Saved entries
********

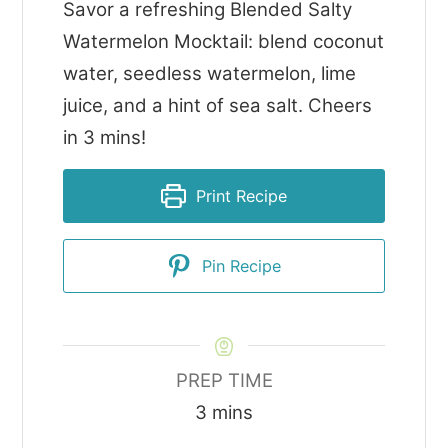
Savor a refreshing Blended Salty
Watermelon Mocktail: blend coconut
water, seedless watermelon, lime
juice, and a hint of sea salt. Cheers
in 3 mins!
Print Recipe
Pin Recipe
PREP TIME
minutes
3
mins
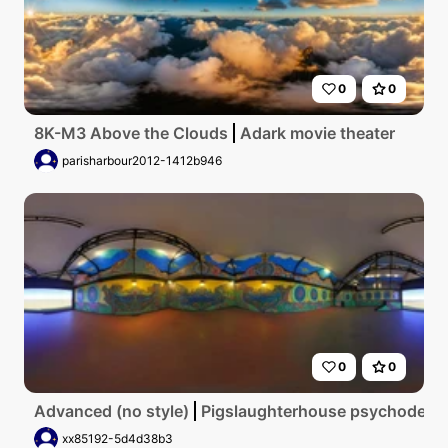
0
0
8K-M3 Above the Clouds
Adark movie theater
parisharbour2012-1412b946
0
0
Advanced (no style)
Pigslaughterhouse psychodelic
xx85192-5d4d38b3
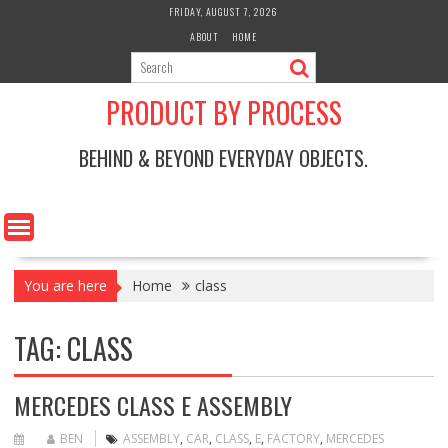
Skip
FRIDAY, AUGUST 7, 2026
to
ABOUT
HOME
content
PRODUCT BY PROCESS
BEHIND & BEYOND EVERYDAY OBJECTS.
You are here
Home
class
TAG:
CLASS
MERCEDES CLASS E ASSEMBLY
BEN
ASSEMBLY
,
CAR
,
CLASS
,
E
,
FACTORY
,
MERCEDES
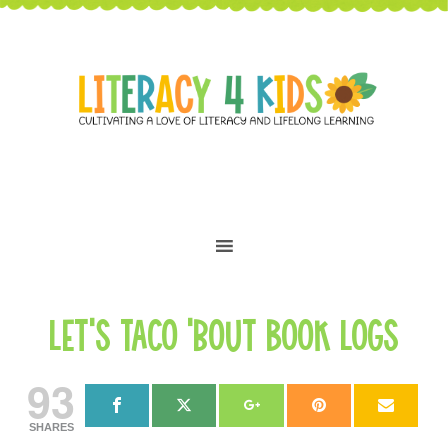
Let’s Taco ’bout Book Logs
93
SHARES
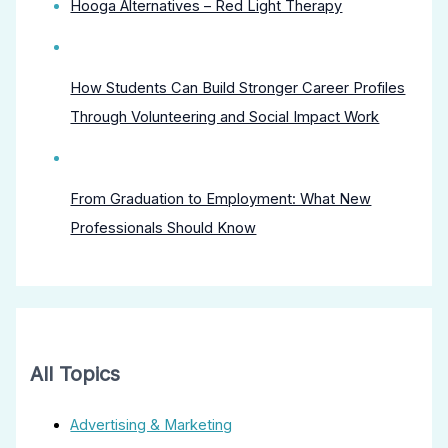
Hooga Alternatives – Red Light Therapy
How Students Can Build Stronger Career Profiles
Through Volunteering and Social Impact Work
From Graduation to Employment: What New
Professionals Should Know
All Topics
Advertising & Marketing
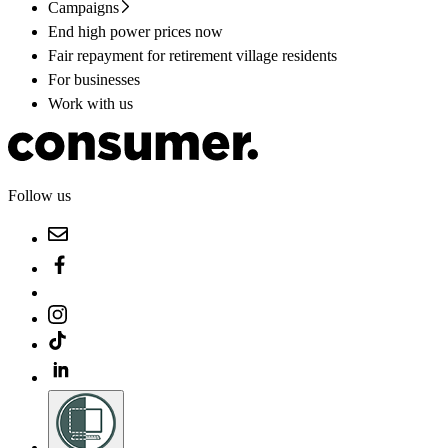
Campaigns
End high power prices now
Fair repayment for retirement village residents
For businesses
Work with us
Follow us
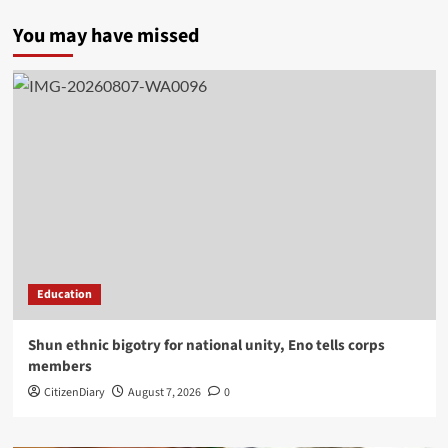
You may have missed
Education
​Shun ethnic bigotry for national unity, Eno tells corps
members
CitizenDiary
August 7, 2026
0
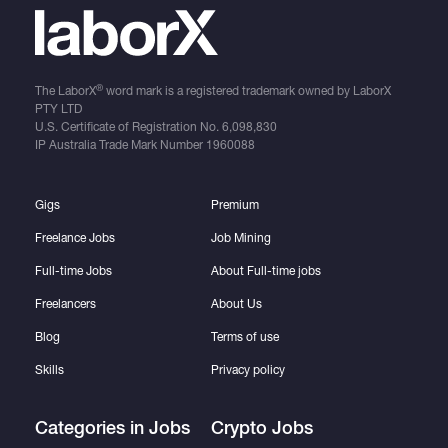
®
The LaborX
word mark is a registered trademark owned by LaborX
PTY LTD
U.S. Certificate of Registration No.
6,098,830
IP Australia Trade Mark Number
1960088
Gigs
Premium
Freelance Jobs
Job Mining
Full-time Jobs
About Full-time jobs
Freelancers
About Us
Blog
Terms of use
Skills
Privacy policy
Categories in Jobs
Crypto Jobs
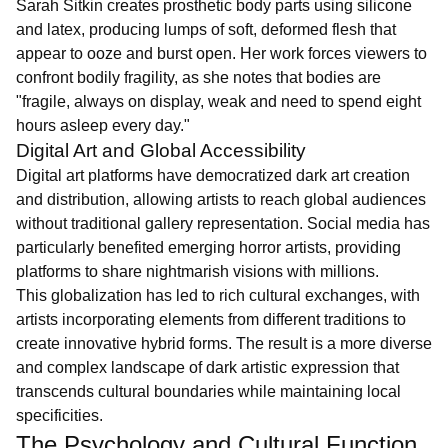
Sarah Sitkin creates prosthetic body parts using silicone
and latex, producing lumps of soft, deformed flesh that
appear to ooze and burst open. Her work forces viewers to
confront bodily fragility, as she notes that bodies are
"fragile, always on display, weak and need to spend eight
hours asleep every day."
Digital Art and Global Accessibility
Digital art platforms have democratized dark art creation
and distribution, allowing artists to reach global audiences
without traditional gallery representation. Social media has
particularly benefited emerging horror artists, providing
platforms to share nightmarish visions with millions.
This globalization has led to rich cultural exchanges, with
artists incorporating elements from different traditions to
create innovative hybrid forms. The result is a more diverse
and complex landscape of dark artistic expression that
transcends cultural boundaries while maintaining local
specificities.
The Psychology and Cultural Function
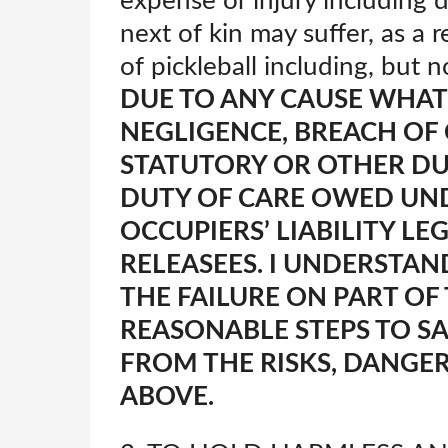
expense or injury including d
next of kin may suffer, as a r
of pickleball including, but 
DUE TO ANY CAUSE WHAT
NEGLIGENCE, BREACH OF
STATUTORY OR OTHER DU
DUTY OF CARE OWED UND
OCCUPIERS’ LIABILITY LE
RELEASEES. I UNDERSTAN
THE FAILURE ON PART OF
REASONABLE STEPS TO S
FROM THE RISKS, DANGE
ABOVE.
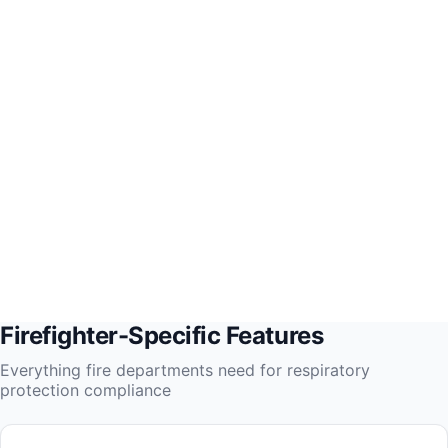
Firefighter-Specific Features
Everything fire departments need for respiratory
protection compliance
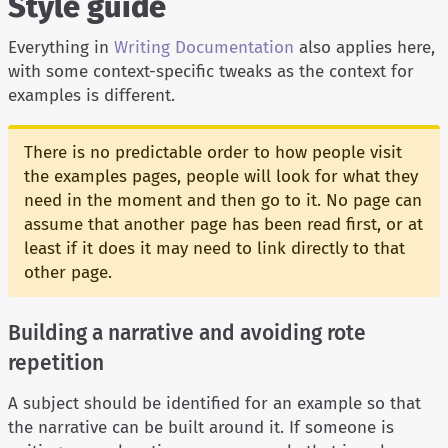
Style guide
Everything in
Writing Documentation
also applies here,
with some context-specific tweaks as the context for
examples is different.
There is no predictable order to how people visit
the examples pages, people will look for what they
need in the moment and then go to it. No page can
assume that another page has been read first, or at
least if it does it may need to link directly to that
other page.
Building a narrative and avoiding rote
repetition
A subject should be identified for an example so that
the narrative can be built around it. If someone is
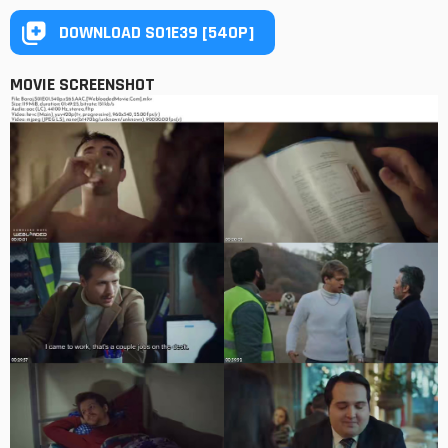
DOWNLOAD S01E39 [540P]
MOVIE SCREENSHOT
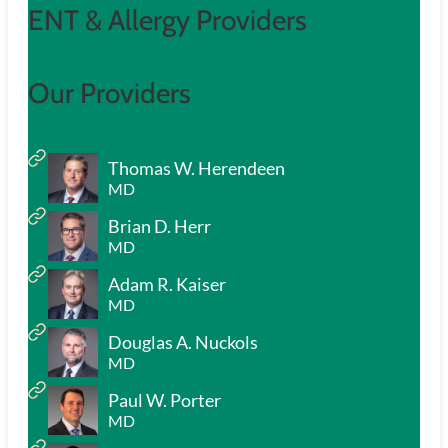
ENT & Allergy Providers
Our Providers
Thomas W. Herendeen
MD
Brian D. Herr
MD
Adam R. Kaiser
MD
Douglas A. Nuckols
MD
Paul W. Porter
MD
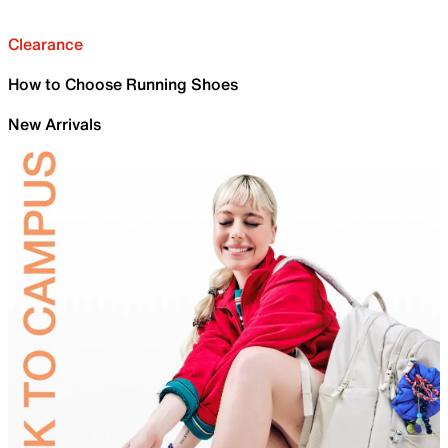
Clearance
How to Choose Running Shoes
New Arrivals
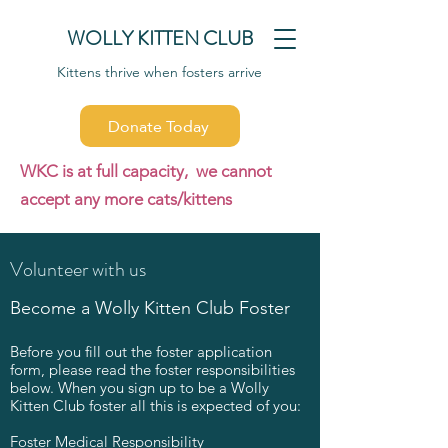
WOLLY KITTEN CLUB
Kittens thrive when fosters arrive
Donate Today
WKC is at full capacity, we cannot
accept any more cats/kittens
Volunteer with us
Become a Wolly Kitten Club Foster
Before you fill out the foster application
form, please read the foster responsibilities
below. When you sign up to be a Wolly
Kitten Club foster all this is expected of you:
Foster Medical Responsibility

********

WHAT THE TASK ASKS: Substitute "Guide" for every "Recipe" in the records above, keeping everything else the same. Leave out the picture markers in your version.

TASK ANSWER:
Savor a refreshing Blended Salty
Watermelon Mocktail: blend coconut
water, seedless watermelon, lime
juice, and a hint of sea salt. Cheers
in 3 mins!
Print Guide
Pin Guide
PREP TIME
minutes
3
mins
0
0
8K-M3 Above the Clouds
Adark movie theater
parisharbour2012-1412b946
0
0
Advanced (no style)
Pigslaughterhouse psychodelic
xx85192-5d4d38b3
Skip
FRIDAY, AUGUST 7, 2026
to
ABOUT
HOME
content
PRODUCT BY PROCESS
BEHIND & BEYOND EVERYDAY OBJECTS.
You are here
Home
class
TAG:
CLASS
MERCEDES CLASS E ASSEMBLY
BEN
ASSEMBLY
,
CAR
,
CLASS
,
E
,
FACTORY
,
MERCEDES
Let’s Taco ’bout Book Logs
93
SHARES
Hooga Alternatives – Red Light Therapy
How Students Can Build Stronger Career Profiles
Through Volunteering and Social Impact Work
From Graduation to Employment: What New
Professionals Should Know
All Topics
Advertising & Marketing
Campaigns
End high power prices now
Fair repayment for retirement village residents
For businesses
Work with us
Follow us
You may have missed
Education
​Shun ethnic bigotry for national unity, Eno tells corps
members
CitizenDiary
August 7, 2026
0
®
The LaborX
word mark is a registered trademark owned by LaborX
PTY LTD
U.S. Certificate of Registration No.
6,098,830
IP Australia Trade Mark Number
1960088
Gigs
Premium
Freelance Jobs
Job Mining
Full-time Jobs
About Full-time jobs
Freelancers
About Us
Blog
Terms of use
Skills
Privacy policy
Categories in Jobs
Crypto Jobs
Sarah Sitkin creates prosthetic body parts using silicone
and latex, producing lumps of soft, deformed flesh that
appear to ooze and burst open. Her work forces viewers to
confront bodily fragility, as she notes that bodies are
"fragile, always on display, weak and need to spend eight
hours asleep every day."
Digital Art and Global Accessibility
Digital art platforms have democratized dark art creation
and distribution, allowing artists to reach global audiences
without traditional gallery representation. Social media has
particularly benefited emerging horror artists, providing
platforms to share nightmarish visions with millions.
This globalization has led to rich cultural exchanges, with
artists incorporating elements from different traditions to
create innovative hybrid forms. The result is a more diverse
and complex landscape of dark artistic expression that
transcends cultural boundaries while maintaining local
specificities.
The Psychology and Cultural Function
expense or injury including d
next of kin may suffer, as a r
of pickleball including, but 
DUE TO ANY CAUSE WHAT
NEGLIGENCE, BREACH OF
STATUTORY OR OTHER DU
DUTY OF CARE OWED UND
OCCUPIERS’ LIABILITY LE
RELEASEES. I UNDERSTAN
THE FAILURE ON PART OF
REASONABLE STEPS TO S
FROM THE RISKS, DANGE
ABOVE.
Firefighter-Specific Features
Everything fire departments need for respiratory
protection compliance
Style guide
Everything in
Writing Documentation
also applies here,
with some context-specific tweaks as the context for
examples is different.
There is no predictable order to how people visit
the examples pages, people will look for what they
need in the moment and then go to it. No page can
assume that another page has been read first, or at
least if it does it may need to link directly to that
other page.
Building a narrative and avoiding rote
repetition
A subject should be identified for an example so that
the narrative can be built around it. If someone is
DOWNLOAD S01E39 [540P]
MOVIE SCREENSHOT
ENT & Allergy Providers
Our Providers
Thomas W. Herendeen
MD
Brian D. Herr
MD
Adam R. Kaiser
MD
Douglas A. Nuckols
MD
Paul W. Porter
MD
Clearance
How to Choose Running Shoes
New Arrivals
WOLLY KITTEN CLUB
Kittens thrive when fosters arrive
Donate Today
WKC is at full capacity, we cannot
accept any more cats/kittens
Volunteer with us
Become a Wolly Kitten Club Foster
Before you fill out the foster application
form, please read the foster responsibilities
below. When you sign up to be a Wolly
Kitten Club foster all this is expected of you:
Foster Medical Responsibility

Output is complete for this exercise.